┌─ QUOTED PASSAGE
Re: [PATCH 1/2] userfaultfd: handle zeropage moves by UFFDIO_MOVE

From: Suren Baghdasaryan
Date: Thu Jan 25 2024 - 20:26:04 EST


On Wed, Jan 24, 2024 at 4:13 PM Suren Baghdasaryan <surenb@xxxxxxxxxx> wrote:
>
> Current implementation of UFFDIO_MOVE fails to move zeropages and returns
> EBUSY when it encounters one. We can handle them by mapping a zeropage
> at the destination and clearing the mapping at the source. This is done
> both for ordinary and for huge zeropages.

I made a stupid mistake when formatting this patch and it says [PATCH
1/2] but it should be the only patch in the set. So, please do not
look for [2/2]. Sorry about the confusion.
Thanks,
Suren.

>
> Signed-off-by: Suren Baghdasaryan <surenb@xxxxxxxxxx>
> ---
> Applies cleanly over mm-unstable branch.
>
> mm/huge_memory.c | 105 +++++++++++++++++++++++++++--------------------
> mm/userfaultfd.c | 42 +++++++++++++++----
> 2 files changed, 96 insertions(+), 51 deletions(-)
└─
┌─ GIVEN ENTRIES
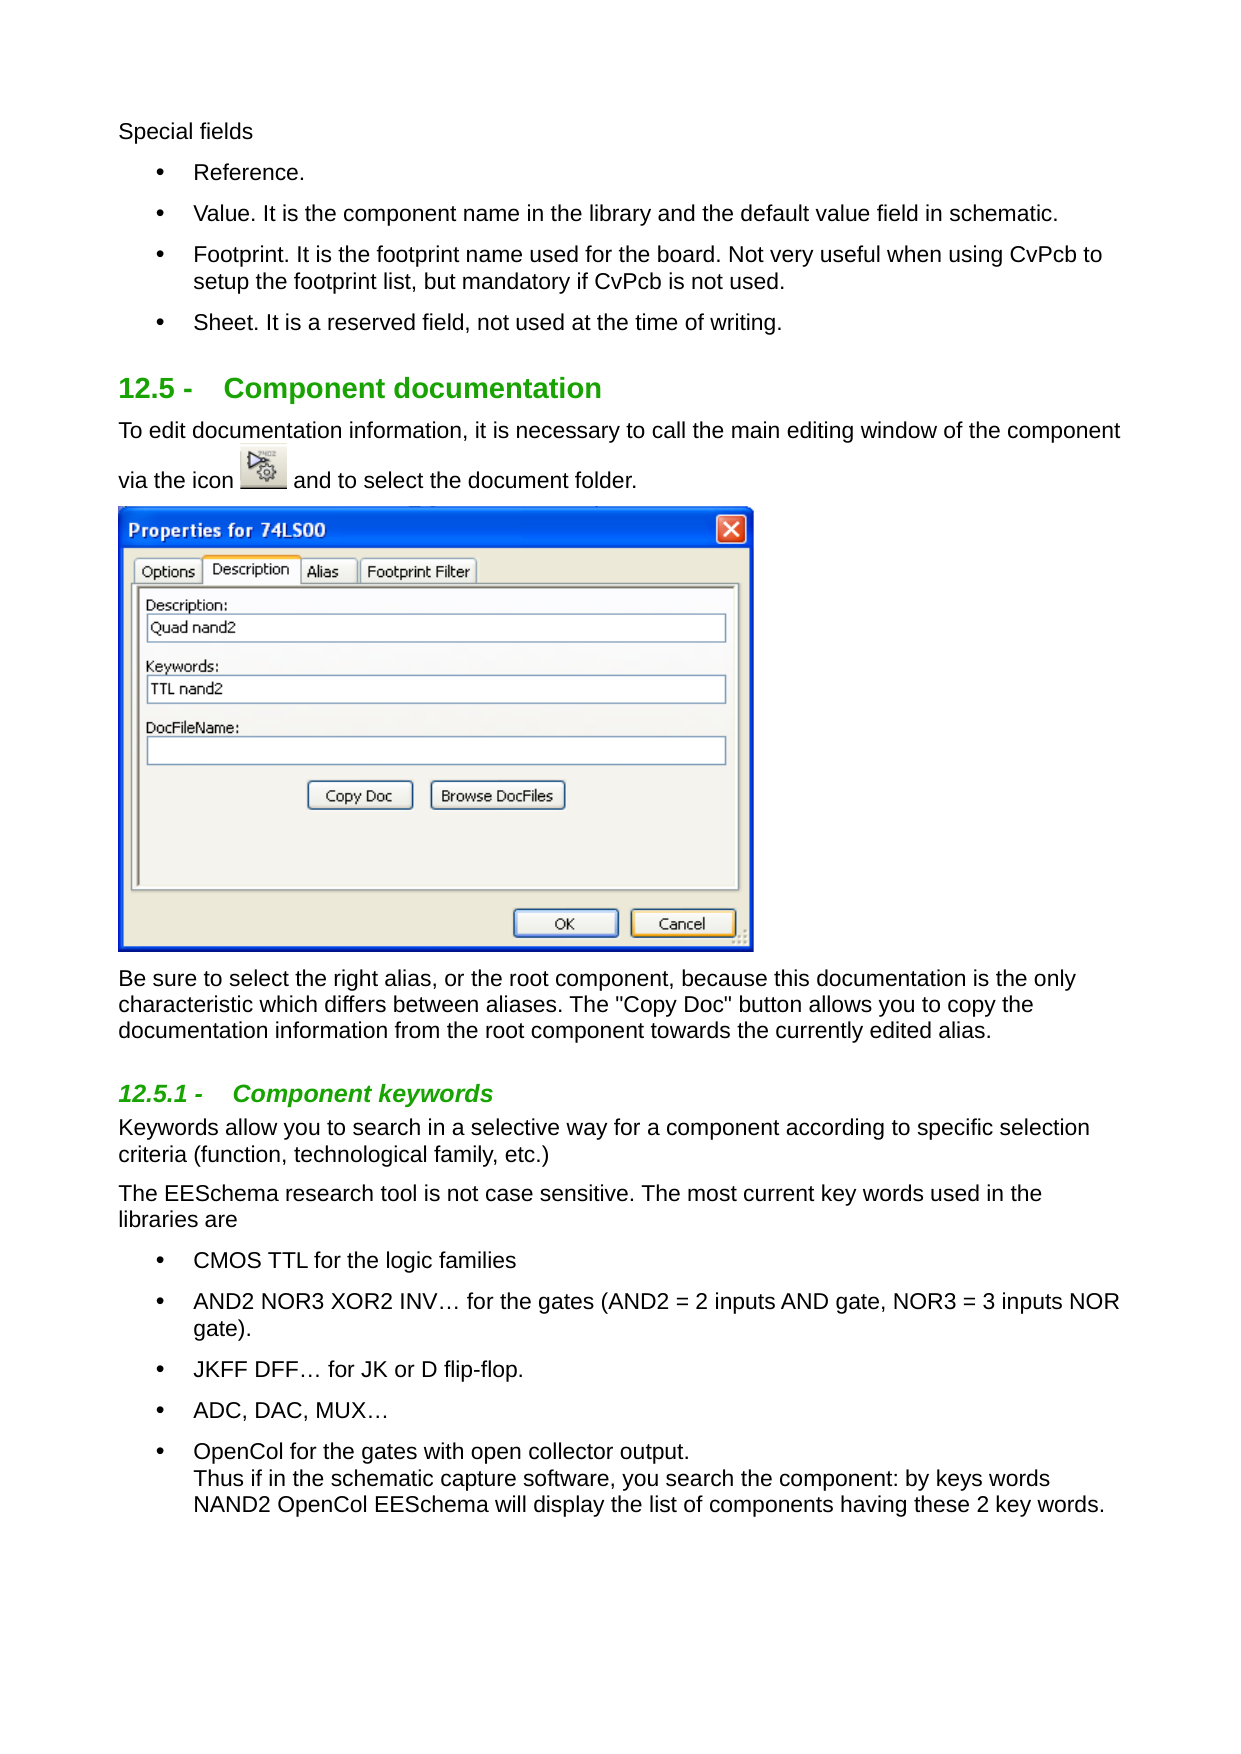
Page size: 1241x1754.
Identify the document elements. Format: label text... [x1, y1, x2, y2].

picture [118, 506, 754, 952]
picture [240, 443, 287, 489]
subtitle Component keywords [118, 1079, 1122, 1108]
list ADC, DAC, MUX… [156, 1395, 1122, 1423]
list OpenCol for the gates with open collector output. Thus if in the schematic capture software, you search the component: by keys words NAND2 OpenCol EESchema will display the list of components having these 2 key words. [156, 1436, 1122, 1517]
list Footprint. It is the footprint name used for the board. Not very useful when using CvPcb to setup the footprint list, but mandatory if CvPcb is not used. [156, 239, 1122, 294]
text Special fields [118, 118, 1122, 144]
list Value. It is the component name in the library and the default value field in schematic. [156, 198, 1122, 227]
list AND2 NOR3 XOR2 INV… for the gates (AND2 = 2 inputs AND gate, NOR3 = 3 inputs NOR gate). [156, 1286, 1122, 1341]
text Be sure to select the right alias, or the root component, because this documentation is the only characteristic which differs between aliases. The "Copy Doc" button allows you to copy the documentation information from the root component towards the currently edited alias. [118, 964, 1122, 1043]
subtitle Component documentation [118, 371, 1122, 405]
list Sheet. It is a reserved field, not used at the time of writing. [156, 307, 1122, 336]
text The EESchema research tool is not case sensitive. The most current key words used in the libraries are [118, 1179, 1122, 1232]
list Reference. [156, 157, 1122, 186]
text To edit documentation information, it is necessary to call the main editing window of the component via the icon and to select the document folder. [118, 417, 1122, 493]
list JKFF DFF… for JK or D flip-flop. [156, 1353, 1122, 1382]
list CMOS TTL for the logic families [156, 1245, 1122, 1273]
text Keywords allow you to search in a selective way for a component according to specific selection criteria (function, technological family, etc.) [118, 1114, 1122, 1167]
└─
[SET TASKS]
(1) Transcribe the patch email word for word, starting at the words "I made a stupid" and ending after the words "insertions(+), 51 deletions(-)".
(2) In the patch email, list every distinct word of two or more letters that is written entirely in capital letters, counting an underscore as part of a word.
(3) Write the next part of the patch email, picking up right after its last line.
The records have nothing to do with the patch email.

[RESULTS OF THE EXERCISE]
(1)
I made a stupid mistake when formatting this patch and it says [PATCH
1/2] but it should be the only patch in the set. So, please do not
look for [2/2]. Sorry about the confusion.
Thanks,
Suren.

>
> Signed-off-by: Suren Baghdasaryan <surenb@xxxxxxxxxx>
> ---
> Applies cleanly over mm-unstable branch.
>
> mm/huge_memory.c | 105 +++++++++++++++++++++++++++--------------------
> mm/userfaultfd.c | 42 +++++++++++++++----
> 2 files changed, 96 insertions(+), 51 deletions(-)

(2) PATCH, EST, PM, UFFDIO_MOVE, EBUSY

(3)
>
> diff --git a/mm/huge_memory.c b/mm/huge_memory.c
> index f40feb31b507..5dcc02c25e97 100644
> --- a/mm/huge_memory.c
> +++ b/mm/huge_memory.c
> @@ -2190,13 +2190,18 @@ int move_pages_huge_pmd(struct mm_struct *mm, pmd_t *dst_pmd, pmd_t *src_pmd, pm
> }
>
> src_page = pmd_page(src_pmdval);
> - if (unlikely(!PageAnonExclusive(src_page))) {
> - spin_unlock(src_ptl);
> - return -EBUSY;
> - }
>
> - src_folio = page_folio(src_page);
> - folio_get(src_folio);
> + if (!is_huge_zero_pmd(src_pmdval)) {
> + if (unlikely(!PageAnonExclusive(src_page))) {
> + spin_unlock(src_ptl);
> + return -EBUSY;
> + }
> +
> + src_folio = page_folio(src_page);
> + folio_get(src_folio);
> + } else
> + src_folio = NULL;
> +
> spin_unlock(src_ptl);
>
> flush_cache_range(src_vma, src_addr, src_addr + HPAGE_PMD_SIZE);
> @@ -2204,19 +2209,22 @@ int move_pages_huge_pmd(struct mm_struct *mm, pmd_t *dst_pmd, pmd_t *src_pmd, pm
> src_addr + HPAGE_PMD_SIZE);
> mmu_notifier_invalidate_range_start(&range);
>
> - folio_lock(src_folio);
> + if (src_folio) {
> + folio_lock(src_folio);
>
> - /*
> - * split_huge_page walks the anon_vma chain without the page
> - * lock. Serialize against it with the anon_vma lock, the page
> - * lock is not enough.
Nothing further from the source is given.